■ Fragment
Op 23 juni 2013 treedt de wet op de wederzijdse erkenning van niet-vrijheidsbenemende straffen en maatregelen in werking. Daarmee krijgen veroordeelden de kans om een alternatieve straf of voorwaardelijke straf die hen werd opgelegd, uit te voeren in een ander EU-land dan deze waar de sanctie werd uitgesproken. Voorwaarde is wel dat ze met het land familiale, taalkundige, culturele of andere banden hebben. De maatregel moet hun reclasseringskansen vergroten.
Niet alleen voor Europeanen
België schikt zich hiermee naar 2 Europese kaderbesluiten (2008/947/JBZ en 2009/299/JBZ). Met die besluiten voert Europa uniforme regels in om de procedure voor de overdracht van veroordeelden en de wederzijdse erkenning van vonnissen en probatiebeslissingen binnen de EU te vereenvoudigen en te versnellen.
De wet van 21 mei 2013 is een aanvulling op de regels die België vorig jaar via de wet van 15 mei 2012 invoerde m.b.t. de erkenning van vonnissen en de tenuitvoerlegging van vrijheidsbenemende straffen.

■ Getoonde items
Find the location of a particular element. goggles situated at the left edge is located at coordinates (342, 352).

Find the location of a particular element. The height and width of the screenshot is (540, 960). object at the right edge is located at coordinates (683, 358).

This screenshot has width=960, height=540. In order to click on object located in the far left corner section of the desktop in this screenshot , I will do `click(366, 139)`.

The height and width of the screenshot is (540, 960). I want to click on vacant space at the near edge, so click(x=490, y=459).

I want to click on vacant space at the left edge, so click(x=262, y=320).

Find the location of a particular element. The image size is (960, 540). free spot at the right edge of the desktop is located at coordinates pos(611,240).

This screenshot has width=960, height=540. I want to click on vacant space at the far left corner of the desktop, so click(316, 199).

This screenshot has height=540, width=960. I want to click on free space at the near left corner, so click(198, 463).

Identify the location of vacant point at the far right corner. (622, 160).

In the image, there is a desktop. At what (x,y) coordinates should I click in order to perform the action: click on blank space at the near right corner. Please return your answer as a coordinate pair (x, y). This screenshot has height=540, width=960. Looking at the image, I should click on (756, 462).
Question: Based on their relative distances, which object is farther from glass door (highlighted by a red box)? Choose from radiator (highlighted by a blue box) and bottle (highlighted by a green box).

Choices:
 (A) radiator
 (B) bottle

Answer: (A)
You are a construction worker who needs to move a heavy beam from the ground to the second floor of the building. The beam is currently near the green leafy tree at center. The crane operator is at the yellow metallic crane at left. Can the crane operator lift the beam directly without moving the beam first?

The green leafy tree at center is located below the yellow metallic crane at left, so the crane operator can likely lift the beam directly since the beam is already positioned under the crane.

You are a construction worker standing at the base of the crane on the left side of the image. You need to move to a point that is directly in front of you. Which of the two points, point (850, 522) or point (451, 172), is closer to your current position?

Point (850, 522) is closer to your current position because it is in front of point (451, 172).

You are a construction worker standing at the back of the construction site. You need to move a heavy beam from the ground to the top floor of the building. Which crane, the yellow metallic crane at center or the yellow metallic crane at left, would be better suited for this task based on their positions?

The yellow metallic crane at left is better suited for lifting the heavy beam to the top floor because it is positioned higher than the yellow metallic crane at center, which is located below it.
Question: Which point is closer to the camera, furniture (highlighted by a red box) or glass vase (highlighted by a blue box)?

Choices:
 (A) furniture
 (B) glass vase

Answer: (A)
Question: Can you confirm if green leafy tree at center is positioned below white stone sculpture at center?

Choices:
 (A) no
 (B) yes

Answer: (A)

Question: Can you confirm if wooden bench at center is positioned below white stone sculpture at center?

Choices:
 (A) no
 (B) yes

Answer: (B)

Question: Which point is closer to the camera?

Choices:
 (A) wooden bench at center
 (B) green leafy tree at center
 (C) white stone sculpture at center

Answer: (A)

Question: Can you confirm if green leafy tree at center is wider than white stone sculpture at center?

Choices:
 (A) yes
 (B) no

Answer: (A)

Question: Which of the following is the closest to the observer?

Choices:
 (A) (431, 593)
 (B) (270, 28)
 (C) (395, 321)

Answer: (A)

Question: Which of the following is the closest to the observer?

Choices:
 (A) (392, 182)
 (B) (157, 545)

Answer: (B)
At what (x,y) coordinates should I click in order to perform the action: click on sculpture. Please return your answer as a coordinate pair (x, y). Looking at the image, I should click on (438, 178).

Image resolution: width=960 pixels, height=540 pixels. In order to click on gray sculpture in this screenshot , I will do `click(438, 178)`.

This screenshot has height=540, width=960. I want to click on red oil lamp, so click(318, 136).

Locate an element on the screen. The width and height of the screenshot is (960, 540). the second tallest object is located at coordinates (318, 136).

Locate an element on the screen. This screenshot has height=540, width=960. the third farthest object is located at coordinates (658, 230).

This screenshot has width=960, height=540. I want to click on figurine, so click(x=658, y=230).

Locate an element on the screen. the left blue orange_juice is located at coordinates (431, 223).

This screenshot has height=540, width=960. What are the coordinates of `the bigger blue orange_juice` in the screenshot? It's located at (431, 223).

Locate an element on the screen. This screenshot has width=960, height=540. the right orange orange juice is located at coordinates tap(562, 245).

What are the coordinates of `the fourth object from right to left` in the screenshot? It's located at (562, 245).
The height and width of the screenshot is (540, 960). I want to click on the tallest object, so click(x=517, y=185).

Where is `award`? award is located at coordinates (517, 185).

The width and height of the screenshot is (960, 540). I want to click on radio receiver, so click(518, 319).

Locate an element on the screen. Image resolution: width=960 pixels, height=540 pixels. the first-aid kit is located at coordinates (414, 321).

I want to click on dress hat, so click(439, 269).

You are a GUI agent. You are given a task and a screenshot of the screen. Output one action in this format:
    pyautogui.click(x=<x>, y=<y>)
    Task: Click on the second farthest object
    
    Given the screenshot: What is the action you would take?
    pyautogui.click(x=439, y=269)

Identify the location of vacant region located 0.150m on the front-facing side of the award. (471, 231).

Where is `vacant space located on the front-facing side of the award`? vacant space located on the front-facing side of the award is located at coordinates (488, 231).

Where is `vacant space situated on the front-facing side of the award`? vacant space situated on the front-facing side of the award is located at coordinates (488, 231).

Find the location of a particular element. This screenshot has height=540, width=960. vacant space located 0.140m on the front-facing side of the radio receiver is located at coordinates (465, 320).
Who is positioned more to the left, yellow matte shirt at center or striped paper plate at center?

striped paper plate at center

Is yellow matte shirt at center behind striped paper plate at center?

■ Opdracht
Aan welke voorwaarde moeten veroordeelden volgens het fragment voldoen om hun alternatieve of voorwaardelijke straf in een ander EU-land uit te voeren?

■ Verwacht antwoord
Ze moeten met dat land familiale, taalkundige, culturele of andere banden hebben.